Nut and foliage production supports wildlife (squirrels, birds, invertebrates), which can be either a benefit (biodiversity, hunting value) or a management issue depending on site goals.
Niche and special uses
In diversified nut enterprises, hicans can occupy a specialty niche—direct-market nuts with a distinct flavor story (“half hickory, half pecan”) for value-added products like baked goods, nut butters, or mixed nut packs etc.
In farm layouts focused on aesthetics and shade (farmsteads, U-pick, agritourism), hicans’ attractive foliage and large crown can double as ornamental shade while also producing a saleable nut crop.
Why aren’t Hicans more popular?
The main reasons hicans have stayed niche are biological inconsistency, lack of standardized cultivars, and weak industry infrastructure compared with pecan and shagbark hickory.
Biological and breeding challenges
Hicans are wide hybrids between pecan and hickory, so seedlings segregate heavily; nut size, shell thickness, and productivity are highly variable and hard to predict from seed.
That variability means you must rely on grafted clones of a few superior trees, but the number of rigorously tested hican cultivars is small compared with pecan or black walnut.
Many hican genotypes are irregular bearers or have poor kernel fill in marginal climates, making them a risky focus for long-term breeding programs relative to straight pecan.
Agronomic and climatic fit
Hicans are often discussed as a way to push pecan-like nuts a bit farther north than standard pecan, but they still share long-season and large-tree constraints; they do not solve the basic issues of tree size, juvenile period, and harvest logistics.
Extension literature tends to present them as a cold-tolerant curiosity or home-orchard option on the northern fringe of pecan country, rather than as a primary commercial crop, which discourages large-scale plantings.
Market and industry factors
Pecan already has a mature, well-funded industry (American Pecan Council, national branding, export markets) and a clear consumer identity; it is far easier for researchers and growers to get funding and marketing traction with pecan than with an obscure hybrid.
There is no comparable commodity board, check‑off program, or processor network for hicans, so there is little coordinated incentive to invest in promotion, product development, or consumer education.
Consumer awareness and product identity
Most consumers have never heard of hicans, and the name does not immediately communicate taste, use, or advantages over pecans; processors would have to educate the market from scratch while competing with an established nut.
Retail and food manufacturers overwhelmingly specify pecans in formulations; a small, inconsistent supply of hicans makes it hard to build SKUs, branding, and recipes around them at scale.
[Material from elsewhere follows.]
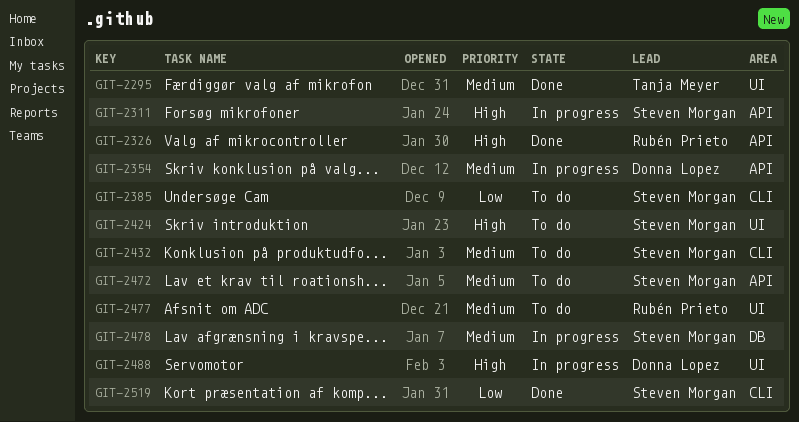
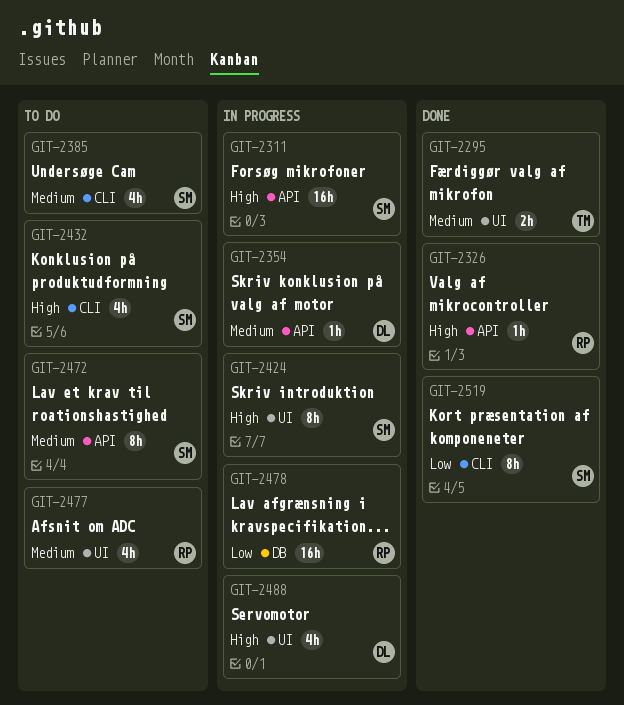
GIT-2385, priority: Low -> Medium
GIT-2424, status: To do -> In progress
GIT-2432, priority: Medium -> High
GIT-2478, owner: Steven Morgan -> Rubén Prieto
GIT-2478, priority: Medium -> Low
Research priorities and path dependence
Public nut-tree programs (e.g., university and USDA breeding) have finite resources and have historically prioritized major crops: pecan, black walnut, hazelnut, chestnut, etc., where incremental gains translate to large acreage impacts.
Once germplasm collections, trials, and industry partnerships are built around those species, it becomes path‑dependent; shifting significant effort to a hybrid like hican is hard to justify without a strong industry pull or clear, unique advantage.
For a small diversified farm or agroforestry planting, hicans can still be interesting: niche direct‑to‑consumer sales, cold‑tolerant pecan‑type flavor, and differentiation in a local market, but they lack the genetic uniformity, infrastructure, and consumer recognition that drive broad commercialization.
Although we have no hicans planted at this time, this is a tree we are definitely considering. A likely path:
Plant a Trial block: 0.25–0.5 acre
10–20 grafted hicans of 3–4 cultivars (whatever we can source: Burton, Wright, James, Marquardt, Vernon, NT-92, Pleas, McAllister, Henke, Burlington)
Spacing around 35–40 ft
Use hicans to study hybrid vigor and adaptation
Use scionwood from good producers on our specific site that have good nut charactecteristics, and graft these – scale of planting could grow in future, to be determined.